## Problem description
Give the line with "Immigrants screened for" again, along with every line below it to the end of the records, word for word.

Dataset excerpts
_____

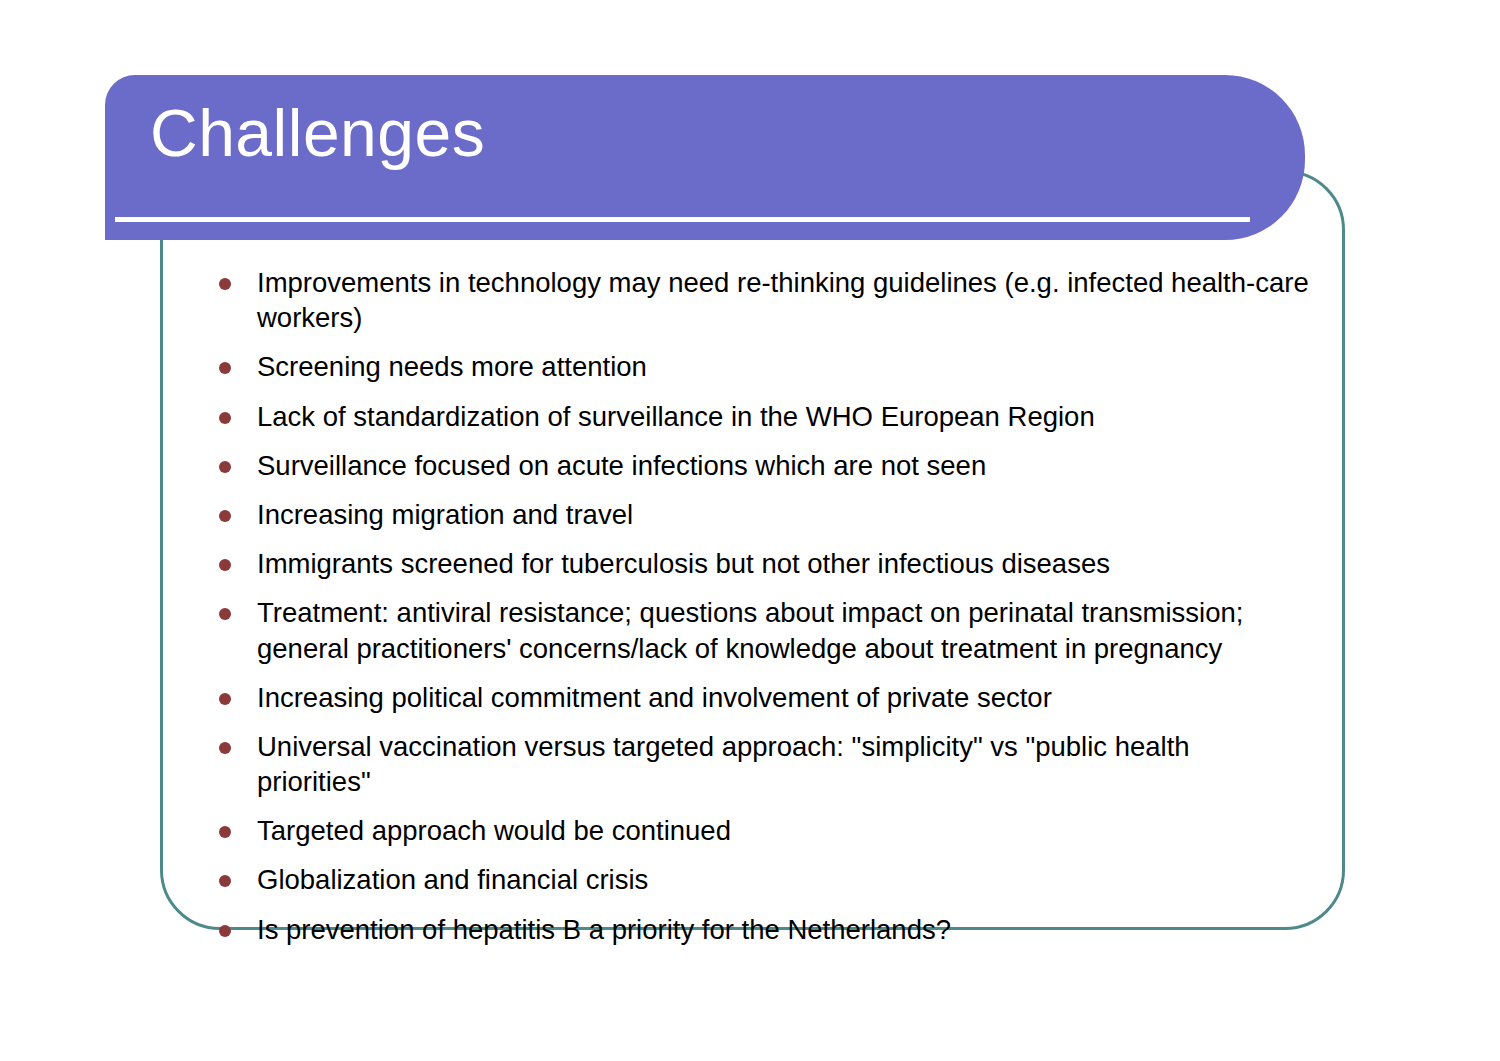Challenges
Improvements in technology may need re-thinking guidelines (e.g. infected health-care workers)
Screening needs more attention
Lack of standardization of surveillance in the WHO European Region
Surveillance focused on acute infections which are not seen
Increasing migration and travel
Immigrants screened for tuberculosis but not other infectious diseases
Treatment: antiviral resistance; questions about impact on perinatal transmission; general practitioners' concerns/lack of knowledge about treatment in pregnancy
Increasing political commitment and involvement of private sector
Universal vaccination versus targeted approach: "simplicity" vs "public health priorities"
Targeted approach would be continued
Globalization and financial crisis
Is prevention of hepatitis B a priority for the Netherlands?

_____

## Exercise output
Immigrants screened for tuberculosis but not other infectious diseases
Treatment: antiviral resistance; questions about impact on perinatal transmission; general practitioners' concerns/lack of knowledge about treatment in pregnancy
Increasing political commitment and involvement of private sector
Universal vaccination versus targeted approach: "simplicity" vs "public health priorities"
Targeted approach would be continued
Globalization and financial crisis
Is prevention of hepatitis B a priority for the Netherlands?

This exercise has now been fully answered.